- Original Cast Recording
- Music: Stan Daniels
- Lyrics: Stan Daniels
- Book: Joseph Stein
- Basis: Enter Laughing by Joseph Stein Enter Laughing by Carl Reiner
- Productions: 1976 Broadway

= So Long, 174th Street =

So Long, 174th Street is a musical with a book by Joseph Stein and lyrics and music by Stan Daniels.

Based on Stein's play Enter Laughing, which had been adapted from the Carl Reiner book of the same name and served as the basis for a 1967 film, it focuses on the journey of David Kolowitz from factory helper to actor and from insecure adolescence to self-assured adulthood in three whirlwind days in New York City in the late 1930s.
==Production==

After six previews, the Broadway production, directed by Burt Shevelove and choreographed by Alan Johnson, opened on April 27, 1976, at the Harkness Theatre, where it closed after only 16 performances. The cast included Robert Morse, George S. Irving, Loni Ackerman, and Rita Rudner. Morse starred as David. Though "boyish looking," he was 45 years old and played a character half his age.

Clive Barnes of the New York Times observed "The people involved are talented enough...So what went wrong? How did Enter Laughing end up leaving us yawning?" He noted composer/lyricist Stan Daniels was a producer of The Mary Tyler Moore Show and suggested "he should stay where he is well off...when the music and lyrics do not work for a musical, the musical does not work."

Reiner said years later that he walked out on the play, that Morse was too old, and that "they made an abortion out of it."

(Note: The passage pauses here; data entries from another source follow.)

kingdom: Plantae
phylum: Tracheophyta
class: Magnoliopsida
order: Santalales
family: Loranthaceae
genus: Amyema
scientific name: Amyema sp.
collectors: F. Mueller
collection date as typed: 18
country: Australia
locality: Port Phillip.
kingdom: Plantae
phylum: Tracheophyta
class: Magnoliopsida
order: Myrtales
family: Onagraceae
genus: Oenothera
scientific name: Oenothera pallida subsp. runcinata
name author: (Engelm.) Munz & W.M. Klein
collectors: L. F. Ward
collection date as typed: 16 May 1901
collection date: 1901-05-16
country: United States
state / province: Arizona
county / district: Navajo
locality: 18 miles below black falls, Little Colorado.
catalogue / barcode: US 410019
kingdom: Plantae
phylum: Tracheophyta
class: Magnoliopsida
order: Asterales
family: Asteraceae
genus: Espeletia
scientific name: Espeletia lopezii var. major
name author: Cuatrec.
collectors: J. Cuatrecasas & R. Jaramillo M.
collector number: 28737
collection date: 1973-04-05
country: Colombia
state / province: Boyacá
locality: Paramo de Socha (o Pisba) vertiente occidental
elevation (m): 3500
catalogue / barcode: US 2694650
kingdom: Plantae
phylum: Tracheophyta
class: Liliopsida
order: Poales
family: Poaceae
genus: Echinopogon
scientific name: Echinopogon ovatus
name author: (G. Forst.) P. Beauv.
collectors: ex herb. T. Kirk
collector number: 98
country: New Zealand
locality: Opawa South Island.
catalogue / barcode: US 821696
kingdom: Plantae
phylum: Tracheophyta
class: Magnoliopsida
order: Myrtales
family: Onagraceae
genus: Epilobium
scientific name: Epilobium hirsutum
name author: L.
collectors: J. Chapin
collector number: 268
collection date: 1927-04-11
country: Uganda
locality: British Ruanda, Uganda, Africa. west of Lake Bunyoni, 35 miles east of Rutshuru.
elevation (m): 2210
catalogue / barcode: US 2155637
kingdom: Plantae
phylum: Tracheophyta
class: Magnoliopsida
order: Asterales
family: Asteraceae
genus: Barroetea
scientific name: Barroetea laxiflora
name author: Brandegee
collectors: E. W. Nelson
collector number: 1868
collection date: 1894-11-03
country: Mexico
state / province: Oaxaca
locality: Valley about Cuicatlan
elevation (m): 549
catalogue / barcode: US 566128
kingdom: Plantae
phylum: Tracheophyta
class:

Despite the initial unfavorable reviews, one number from the show, "The Butler's Song," became a cabaret standard. A recording of the score, with Kaye Ballard added to the cast, was released in 1981.

==Song list==
- "David Kolowitz, the Actor"
- "It's Like"
- "Undressing Girls with My Eyes"
- "Bolero on Rye"
- "Whoever You Are"
- "Say the Words"
- "You"
- "My Son the Druggist"
- "You Touched Her"
- "Men"
- "Boy Oh Boy"
- "The Butler's Song"
- "Being with You"
- "If You Want to Break Your Father's Heart"
- "So Long, 174th Street"

==Revivals==
The musical was revised in 2008 as Enter Laughing and staged Off-Broadway by the York Theatre. The York revived Enter Laughing again in 2019.